▸ Work task
Word for word, copy out every line of the records, omitting each picture.

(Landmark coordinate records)

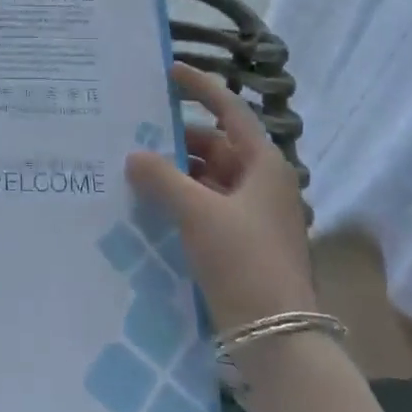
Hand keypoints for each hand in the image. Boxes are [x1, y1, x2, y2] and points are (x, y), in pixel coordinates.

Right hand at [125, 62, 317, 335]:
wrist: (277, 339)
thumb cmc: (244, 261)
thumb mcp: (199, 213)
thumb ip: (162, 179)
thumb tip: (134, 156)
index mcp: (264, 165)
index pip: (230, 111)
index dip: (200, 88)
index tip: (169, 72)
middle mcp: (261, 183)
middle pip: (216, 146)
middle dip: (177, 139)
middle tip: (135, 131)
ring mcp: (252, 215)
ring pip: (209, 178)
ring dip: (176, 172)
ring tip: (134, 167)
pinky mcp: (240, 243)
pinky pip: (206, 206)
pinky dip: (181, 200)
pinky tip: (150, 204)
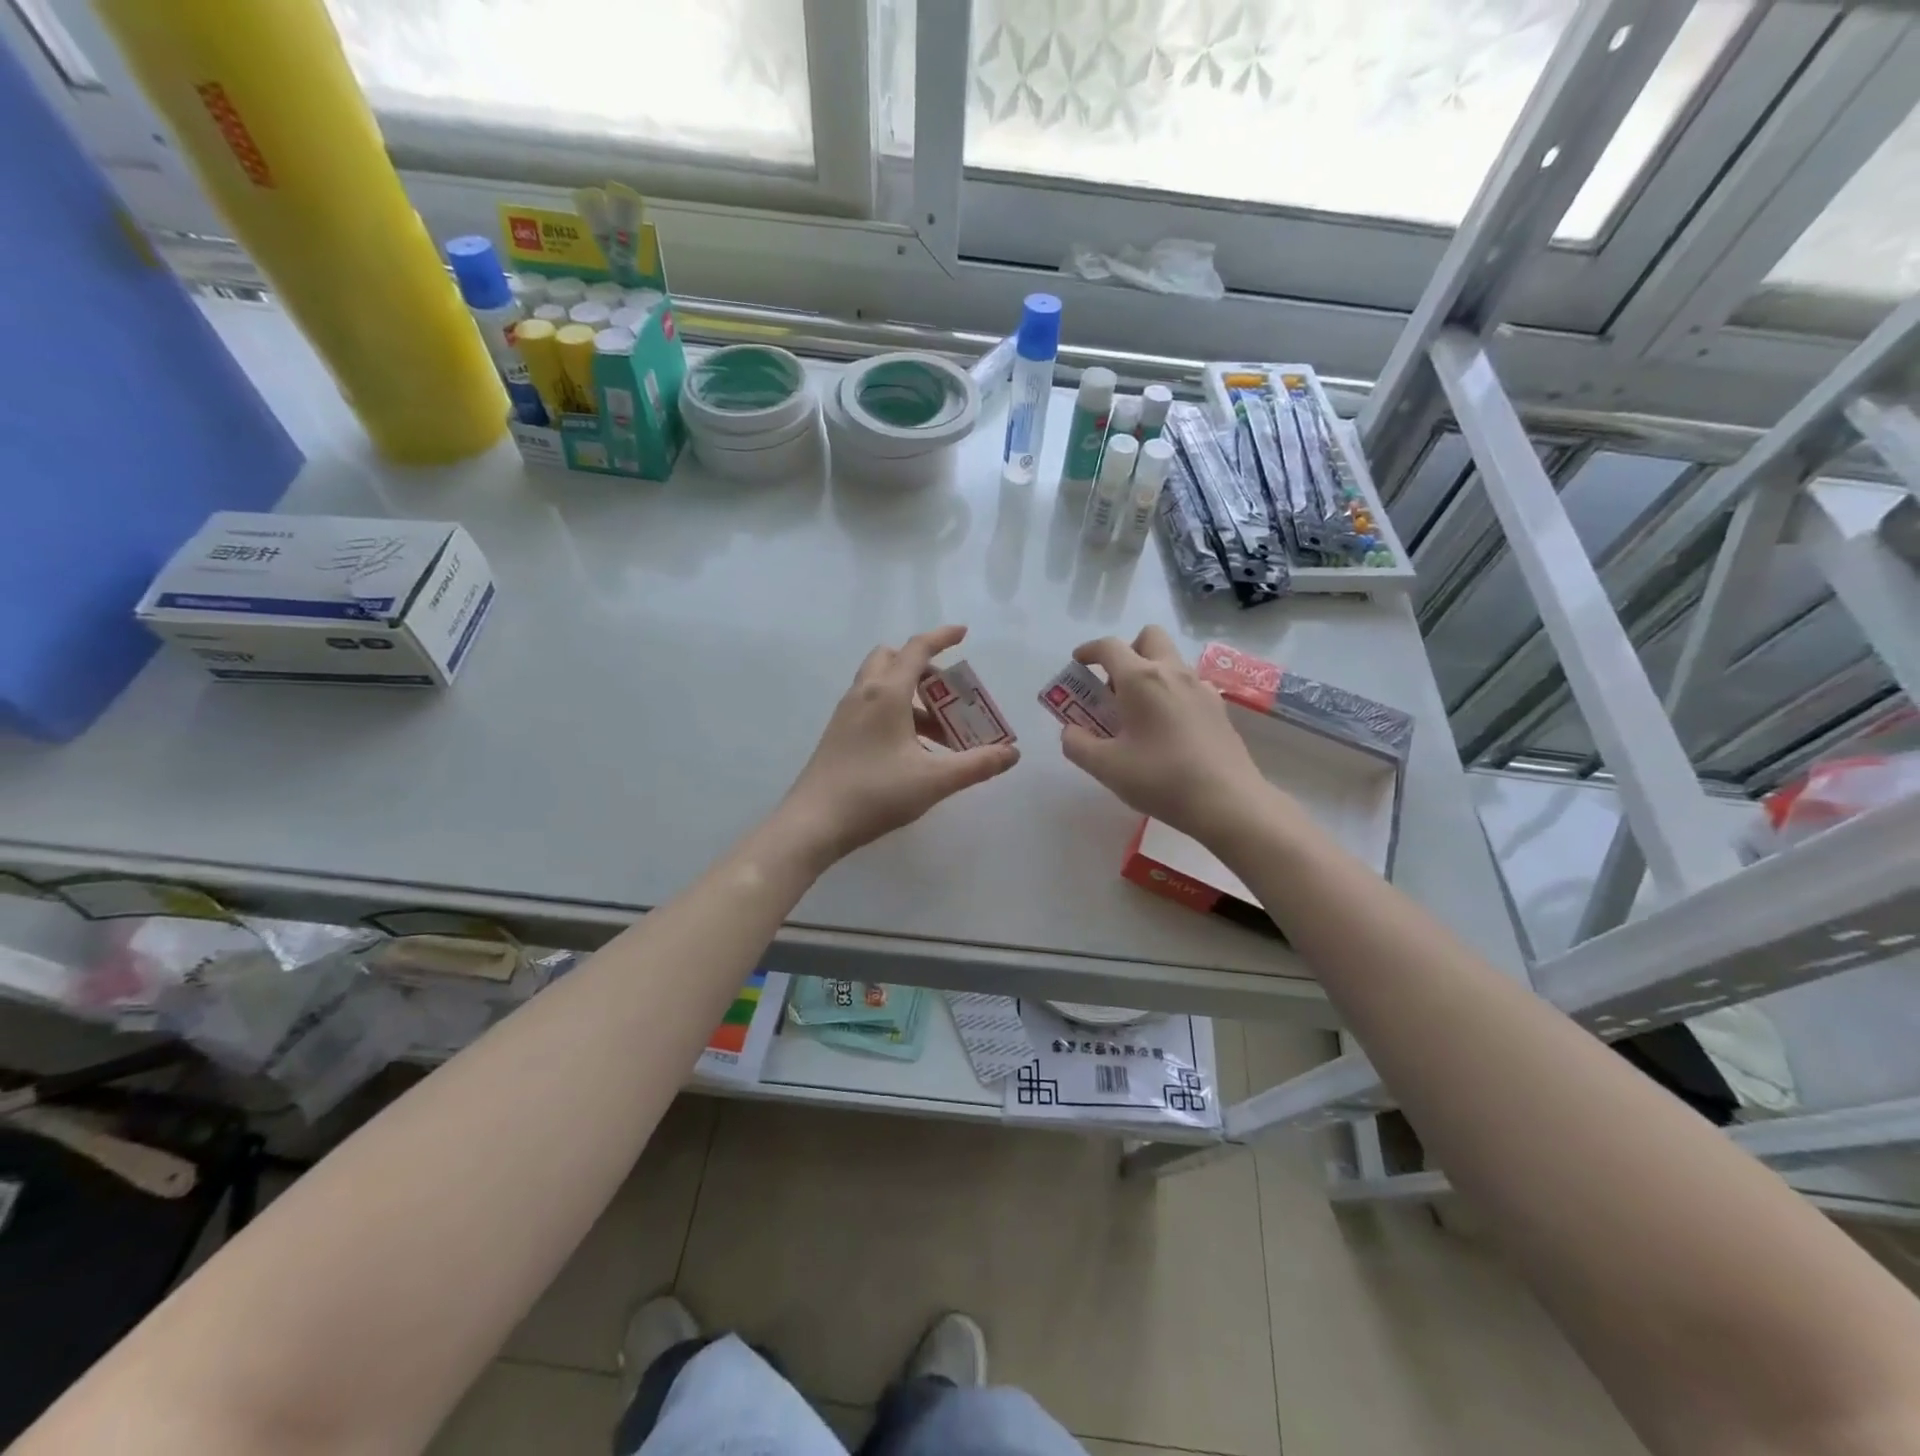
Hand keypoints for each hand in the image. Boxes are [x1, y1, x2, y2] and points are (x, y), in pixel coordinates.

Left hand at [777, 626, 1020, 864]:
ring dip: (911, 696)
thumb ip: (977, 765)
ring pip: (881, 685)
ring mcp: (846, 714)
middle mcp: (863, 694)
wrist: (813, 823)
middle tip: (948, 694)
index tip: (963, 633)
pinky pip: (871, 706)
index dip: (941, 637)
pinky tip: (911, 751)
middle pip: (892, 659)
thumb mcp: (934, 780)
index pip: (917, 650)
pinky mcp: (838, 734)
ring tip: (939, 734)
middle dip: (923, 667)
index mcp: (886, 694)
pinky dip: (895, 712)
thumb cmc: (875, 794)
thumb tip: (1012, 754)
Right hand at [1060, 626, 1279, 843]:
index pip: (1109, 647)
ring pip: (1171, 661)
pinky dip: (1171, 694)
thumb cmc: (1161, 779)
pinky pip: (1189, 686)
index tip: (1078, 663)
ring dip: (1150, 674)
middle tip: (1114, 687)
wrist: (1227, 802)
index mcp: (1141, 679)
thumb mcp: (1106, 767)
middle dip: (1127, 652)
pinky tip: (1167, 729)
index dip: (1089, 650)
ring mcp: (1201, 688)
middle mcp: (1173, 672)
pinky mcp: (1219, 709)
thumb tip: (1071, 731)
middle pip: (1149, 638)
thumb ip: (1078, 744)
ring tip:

▸ Reply to the task
Hand keypoints for each hand in the image. Boxes are [x1, y1, x2, y2] and points are (x, y), in pixel coordinates.

Right hand at [125, 62, 317, 335]:
wrist: (277, 339)
thumb cmc: (244, 261)
thumb mcp: (199, 213)
thumb ip: (162, 179)
thumb tip: (134, 156)
index mcp: (264, 165)
index pip: (230, 111)
index dip: (200, 88)
index tip: (169, 72)
middle mcp: (261, 183)
middle pip: (216, 146)
middle dip: (177, 139)
middle tip: (135, 131)
ring mcp: (252, 215)
ring pip: (209, 178)
ring dip: (176, 172)
ring tip: (134, 167)
pinky mcp: (240, 243)
pinky pip: (206, 206)
pinky dip: (181, 200)
pinky tip: (150, 204)
Hand keypoints for each hand in the image. Boxes are [x1, y1, x2, y2] and points are (x, y), in pixel coordinates.

Left hand at [777, 626, 1020, 864]:
ring dip: (911, 696)
thumb ip: (977, 765)
ring pip: (881, 685)
ring mcp: (846, 714)
middle mcp: (863, 694)
wrist: (813, 823)
middle tip: (948, 694)
index tip: (963, 633)
pinky pip: (871, 706)
index dip: (941, 637)
pinky tip: (911, 751)
middle pip: (892, 659)
thumb mcp: (934, 780)
index pip: (917, 650)
pinky mcp: (838, 734)
ring tip: (939, 734)
middle dip: (923, 667)
index mcp: (886, 694)
pinky dip: (895, 712)
thumb cmc: (875, 794)
thumb tip: (1012, 754)
Right hand at [1060, 626, 1279, 843]:
index pip: (1109, 647)
ring pip: (1171, 661)
pinky dip: (1171, 694)
thumb cmc: (1161, 779)
pinky pip: (1189, 686)
index tip: (1078, 663)
ring dip: (1150, 674)
middle tip: (1114, 687)
wrist: (1227, 802)
index mcp: (1141, 679)
thumb mcp: (1106, 767)
middle dip: (1127, 652)
pinky tip: (1167, 729)
index dip: (1089, 650)
ring mcp: (1201, 688)
middle mcp: (1173, 672)
pinky mcp: (1219, 709)
thumb tip: (1071, 731)
middle pip: (1149, 638)
thumb ip: (1078, 744)
ring tip:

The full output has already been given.